## SOURCE INFORMATION
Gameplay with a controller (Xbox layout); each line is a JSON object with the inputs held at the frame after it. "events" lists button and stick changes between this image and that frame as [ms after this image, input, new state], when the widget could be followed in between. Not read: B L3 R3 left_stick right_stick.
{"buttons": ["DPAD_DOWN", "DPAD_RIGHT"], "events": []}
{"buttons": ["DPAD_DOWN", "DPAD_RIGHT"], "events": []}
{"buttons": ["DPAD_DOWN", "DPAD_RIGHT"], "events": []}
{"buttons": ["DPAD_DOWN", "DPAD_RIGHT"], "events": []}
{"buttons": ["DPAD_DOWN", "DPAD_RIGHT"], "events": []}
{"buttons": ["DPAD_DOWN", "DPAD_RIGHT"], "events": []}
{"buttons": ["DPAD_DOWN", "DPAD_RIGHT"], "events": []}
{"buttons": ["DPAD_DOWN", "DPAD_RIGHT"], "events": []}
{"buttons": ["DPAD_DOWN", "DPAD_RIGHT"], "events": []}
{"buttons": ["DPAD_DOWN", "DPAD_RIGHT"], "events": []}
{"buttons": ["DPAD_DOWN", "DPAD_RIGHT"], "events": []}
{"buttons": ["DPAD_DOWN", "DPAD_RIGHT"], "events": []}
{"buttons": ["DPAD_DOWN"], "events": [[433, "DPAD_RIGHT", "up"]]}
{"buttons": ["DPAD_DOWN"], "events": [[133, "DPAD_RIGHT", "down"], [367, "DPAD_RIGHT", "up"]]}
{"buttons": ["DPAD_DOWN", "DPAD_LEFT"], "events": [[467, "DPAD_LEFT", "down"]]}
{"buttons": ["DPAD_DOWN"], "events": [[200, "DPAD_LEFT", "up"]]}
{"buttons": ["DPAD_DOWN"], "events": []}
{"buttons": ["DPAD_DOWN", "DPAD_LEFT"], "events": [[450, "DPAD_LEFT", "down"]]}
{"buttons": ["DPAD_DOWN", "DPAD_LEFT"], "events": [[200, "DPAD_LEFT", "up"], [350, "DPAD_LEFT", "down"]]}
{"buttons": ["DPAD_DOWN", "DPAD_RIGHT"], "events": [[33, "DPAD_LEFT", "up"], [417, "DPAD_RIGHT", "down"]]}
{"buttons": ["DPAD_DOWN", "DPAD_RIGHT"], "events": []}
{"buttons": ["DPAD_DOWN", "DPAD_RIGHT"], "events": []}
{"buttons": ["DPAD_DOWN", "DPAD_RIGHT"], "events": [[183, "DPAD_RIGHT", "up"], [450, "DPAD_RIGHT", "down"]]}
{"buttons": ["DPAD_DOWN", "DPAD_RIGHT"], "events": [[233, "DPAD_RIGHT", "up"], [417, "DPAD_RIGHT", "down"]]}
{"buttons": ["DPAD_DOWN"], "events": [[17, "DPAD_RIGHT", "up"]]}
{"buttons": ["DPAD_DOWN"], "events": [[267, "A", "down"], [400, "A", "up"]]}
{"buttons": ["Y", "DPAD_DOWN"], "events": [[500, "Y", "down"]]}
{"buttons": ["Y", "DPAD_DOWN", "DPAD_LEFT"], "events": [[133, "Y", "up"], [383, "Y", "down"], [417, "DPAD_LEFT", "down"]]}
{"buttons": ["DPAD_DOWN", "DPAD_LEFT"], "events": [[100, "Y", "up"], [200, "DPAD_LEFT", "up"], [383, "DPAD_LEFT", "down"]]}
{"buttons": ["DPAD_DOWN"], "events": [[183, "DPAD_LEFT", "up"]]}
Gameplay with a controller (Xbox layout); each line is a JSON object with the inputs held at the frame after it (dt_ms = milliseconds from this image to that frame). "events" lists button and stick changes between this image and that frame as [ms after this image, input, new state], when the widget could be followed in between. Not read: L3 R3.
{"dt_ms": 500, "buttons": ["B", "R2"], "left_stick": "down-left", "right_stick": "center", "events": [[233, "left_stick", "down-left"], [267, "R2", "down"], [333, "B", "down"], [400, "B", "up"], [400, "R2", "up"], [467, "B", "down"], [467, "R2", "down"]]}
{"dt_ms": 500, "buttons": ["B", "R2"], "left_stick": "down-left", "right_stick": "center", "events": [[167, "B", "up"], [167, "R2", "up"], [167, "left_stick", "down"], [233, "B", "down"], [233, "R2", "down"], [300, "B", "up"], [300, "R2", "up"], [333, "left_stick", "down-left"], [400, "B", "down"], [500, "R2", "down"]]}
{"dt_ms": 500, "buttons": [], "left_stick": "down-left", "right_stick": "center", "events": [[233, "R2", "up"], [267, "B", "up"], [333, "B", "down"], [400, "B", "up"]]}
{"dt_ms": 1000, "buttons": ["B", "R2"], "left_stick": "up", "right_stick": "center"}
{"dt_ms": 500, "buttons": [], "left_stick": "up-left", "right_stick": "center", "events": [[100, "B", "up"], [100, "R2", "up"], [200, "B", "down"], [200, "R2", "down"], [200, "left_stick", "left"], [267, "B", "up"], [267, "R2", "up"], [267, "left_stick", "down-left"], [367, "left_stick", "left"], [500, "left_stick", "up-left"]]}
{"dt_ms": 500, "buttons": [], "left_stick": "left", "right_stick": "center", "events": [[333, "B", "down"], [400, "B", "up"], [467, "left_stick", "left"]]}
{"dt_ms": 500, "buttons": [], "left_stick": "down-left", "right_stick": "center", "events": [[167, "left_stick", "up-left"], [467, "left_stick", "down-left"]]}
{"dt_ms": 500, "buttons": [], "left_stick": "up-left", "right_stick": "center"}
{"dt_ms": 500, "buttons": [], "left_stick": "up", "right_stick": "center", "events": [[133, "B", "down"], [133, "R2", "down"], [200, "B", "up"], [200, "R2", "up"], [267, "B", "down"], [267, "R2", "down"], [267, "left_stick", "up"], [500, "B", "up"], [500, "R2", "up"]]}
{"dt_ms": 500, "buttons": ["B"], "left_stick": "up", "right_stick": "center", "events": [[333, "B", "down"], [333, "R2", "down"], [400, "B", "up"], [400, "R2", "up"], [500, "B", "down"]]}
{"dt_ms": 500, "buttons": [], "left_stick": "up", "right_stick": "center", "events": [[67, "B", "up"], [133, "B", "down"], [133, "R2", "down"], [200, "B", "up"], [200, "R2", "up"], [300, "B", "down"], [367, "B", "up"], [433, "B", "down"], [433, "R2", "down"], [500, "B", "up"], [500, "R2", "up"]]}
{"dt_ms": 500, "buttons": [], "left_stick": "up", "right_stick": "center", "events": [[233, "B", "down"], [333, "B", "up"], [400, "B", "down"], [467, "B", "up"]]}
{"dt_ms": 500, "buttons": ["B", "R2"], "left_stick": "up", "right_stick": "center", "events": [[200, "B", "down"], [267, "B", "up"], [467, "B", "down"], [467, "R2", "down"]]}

## DIRECTIONS FOR THIS TASK
Repeat the entries exactly as they appear.

## TASK RESULT
Gameplay with a controller (Xbox layout); each line is a JSON object with the inputs held at the frame after it. "events" lists button and stick changes between this image and that frame as [ms after this image, input, new state], when the widget could be followed in between. Not read: B L3 R3 left_stick right_stick.
{"buttons": ["DPAD_DOWN", "DPAD_RIGHT"], "events": []}
{"buttons": ["DPAD_DOWN", "DPAD_RIGHT"], "events": []}
{"buttons": ["DPAD_DOWN", "DPAD_RIGHT"], "events": []}
{"buttons": ["DPAD_DOWN", "DPAD_RIGHT"], "events": []}
{"buttons": ["DPAD_DOWN", "DPAD_RIGHT"], "events": []}
{"buttons": ["DPAD_DOWN", "DPAD_RIGHT"], "events": []}
{"buttons": ["DPAD_DOWN", "DPAD_RIGHT"], "events": []}
{"buttons": ["DPAD_DOWN", "DPAD_RIGHT"], "events": []}
{"buttons": ["DPAD_DOWN", "DPAD_RIGHT"], "events": []}
{"buttons": ["DPAD_DOWN", "DPAD_RIGHT"], "events": []}
{"buttons": ["DPAD_DOWN", "DPAD_RIGHT"], "events": []}
{"buttons": ["DPAD_DOWN", "DPAD_RIGHT"], "events": []}
{"buttons": ["DPAD_DOWN"], "events": [[433, "DPAD_RIGHT", "up"]]}
{"buttons": ["DPAD_DOWN"], "events": [[133, "DPAD_RIGHT", "down"], [367, "DPAD_RIGHT", "up"]]}
{"buttons": ["DPAD_DOWN", "DPAD_LEFT"], "events": [[467, "DPAD_LEFT", "down"]]}
{"buttons": ["DPAD_DOWN"], "events": [[200, "DPAD_LEFT", "up"]]}
{"buttons": ["DPAD_DOWN"], "events": []}
{"buttons": ["DPAD_DOWN", "DPAD_LEFT"], "events": [[450, "DPAD_LEFT", "down"]]}
{"buttons": ["DPAD_DOWN", "DPAD_LEFT"], "events": [[200, "DPAD_LEFT", "up"], [350, "DPAD_LEFT", "down"]]}
{"buttons": ["DPAD_DOWN", "DPAD_RIGHT"], "events": [[33, "DPAD_LEFT", "up"], [417, "DPAD_RIGHT", "down"]]}
{"buttons": ["DPAD_DOWN", "DPAD_RIGHT"], "events": []}
{"buttons": ["DPAD_DOWN", "DPAD_RIGHT"], "events": []}
{"buttons": ["DPAD_DOWN", "DPAD_RIGHT"], "events": [[183, "DPAD_RIGHT", "up"], [450, "DPAD_RIGHT", "down"]]}
{"buttons": ["DPAD_DOWN", "DPAD_RIGHT"], "events": [[233, "DPAD_RIGHT", "up"], [417, "DPAD_RIGHT", "down"]]}
{"buttons": ["DPAD_DOWN"], "events": [[17, "DPAD_RIGHT", "up"]]}
{"buttons": ["DPAD_DOWN"], "events": [[267, "A", "down"], [400, "A", "up"]]}
{"buttons": ["Y", "DPAD_DOWN"], "events": [[500, "Y", "down"]]}
{"buttons": ["Y", "DPAD_DOWN", "DPAD_LEFT"], "events": [[133, "Y", "up"], [383, "Y", "down"], [417, "DPAD_LEFT", "down"]]}
{"buttons": ["DPAD_DOWN", "DPAD_LEFT"], "events": [[100, "Y", "up"], [200, "DPAD_LEFT", "up"], [383, "DPAD_LEFT", "down"]]}
{"buttons": ["DPAD_DOWN"], "events": [[183, "DPAD_LEFT", "up"]]}
Gameplay with a controller (Xbox layout); each line is a JSON object with the inputs held at the frame after it (dt_ms = milliseconds from this image to that frame). "events" lists button and stick changes between this image and that frame as [ms after this image, input, new state], when the widget could be followed in between. Not read: L3 R3.
{"dt_ms": 500, "buttons": ["B", "R2"], "left_stick": "down-left", "right_stick": "center", "events": [[233, "left_stick", "down-left"], [267, "R2", "down"], [333, "B", "down"], [400, "B", "up"], [400, "R2", "up"], [467, "B", "down"], [467, "R2", "down"]]}
{"dt_ms": 500, "buttons": ["B", "R2"], "left_stick": "down-left", "right_stick": "center", "events": [[167, "B", "up"], [167, "R2", "up"], [167, "left_stick", "down"], [233, "B", "down"], [233, "R2", "down"], [300, "B", "up"], [300, "R2", "up"], [333, "left_stick", "down-left"], [400, "B", "down"], [500, "R2", "down"]]}
{"dt_ms": 500, "buttons": [], "left_stick": "down-left", "right_stick": "center", "events": [[233, "R2", "up"], [267, "B", "up"], [333, "B", "down"], [400, "B", "up"]]}
{"dt_ms": 1000, "buttons": ["B", "R2"], "left_stick": "up", "right_stick": "center"}
{"dt_ms": 500, "buttons": [], "left_stick": "up-left", "right_stick": "center", "events": [[100, "B", "up"], [100, "R2", "up"], [200, "B", "down"], [200, "R2", "down"], [200, "left_stick", "left"], [267, "B", "up"], [267, "R2", "up"], [267, "left_stick", "down-left"], [367, "left_stick", "left"], [500, "left_stick", "up-left"]]}
{"dt_ms": 500, "buttons": [], "left_stick": "left", "right_stick": "center", "events": [[333, "B", "down"], [400, "B", "up"], [467, "left_stick", "left"]]}
{"dt_ms": 500, "buttons": [], "left_stick": "down-left", "right_stick": "center", "events": [[167, "left_stick", "up-left"], [467, "left_stick", "down-left"]]}
{"dt_ms": 500, "buttons": [], "left_stick": "up-left", "right_stick": "center"}
{"dt_ms": 500, "buttons": [], "left_stick": "up", "right_stick": "center", "events": [[133, "B", "down"], [133, "R2", "down"], [200, "B", "up"], [200, "R2", "up"], [267, "B", "down"], [267, "R2", "down"], [267, "left_stick", "up"], [500, "B", "up"], [500, "R2", "up"]]}
{"dt_ms": 500, "buttons": ["B"], "left_stick": "up", "right_stick": "center", "events": [[333, "B", "down"], [333, "R2", "down"], [400, "B", "up"], [400, "R2", "up"], [500, "B", "down"]]}
{"dt_ms": 500, "buttons": [], "left_stick": "up", "right_stick": "center", "events": [[67, "B", "up"], [133, "B", "down"], [133, "R2", "down"], [200, "B", "up"], [200, "R2", "up"], [300, "B", "down"], [367, "B", "up"], [433, "B", "down"], [433, "R2", "down"], [500, "B", "up"], [500, "R2", "up"]]}
{"dt_ms": 500, "buttons": [], "left_stick": "up", "right_stick": "center", "events": [[233, "B", "down"], [333, "B", "up"], [400, "B", "down"], [467, "B", "up"]]}
{"dt_ms": 500, "buttons": ["B", "R2"], "left_stick": "up", "right_stick": "center", "events": [[200, "B", "down"], [267, "B", "up"], [467, "B", "down"], [467, "R2", "down"]]}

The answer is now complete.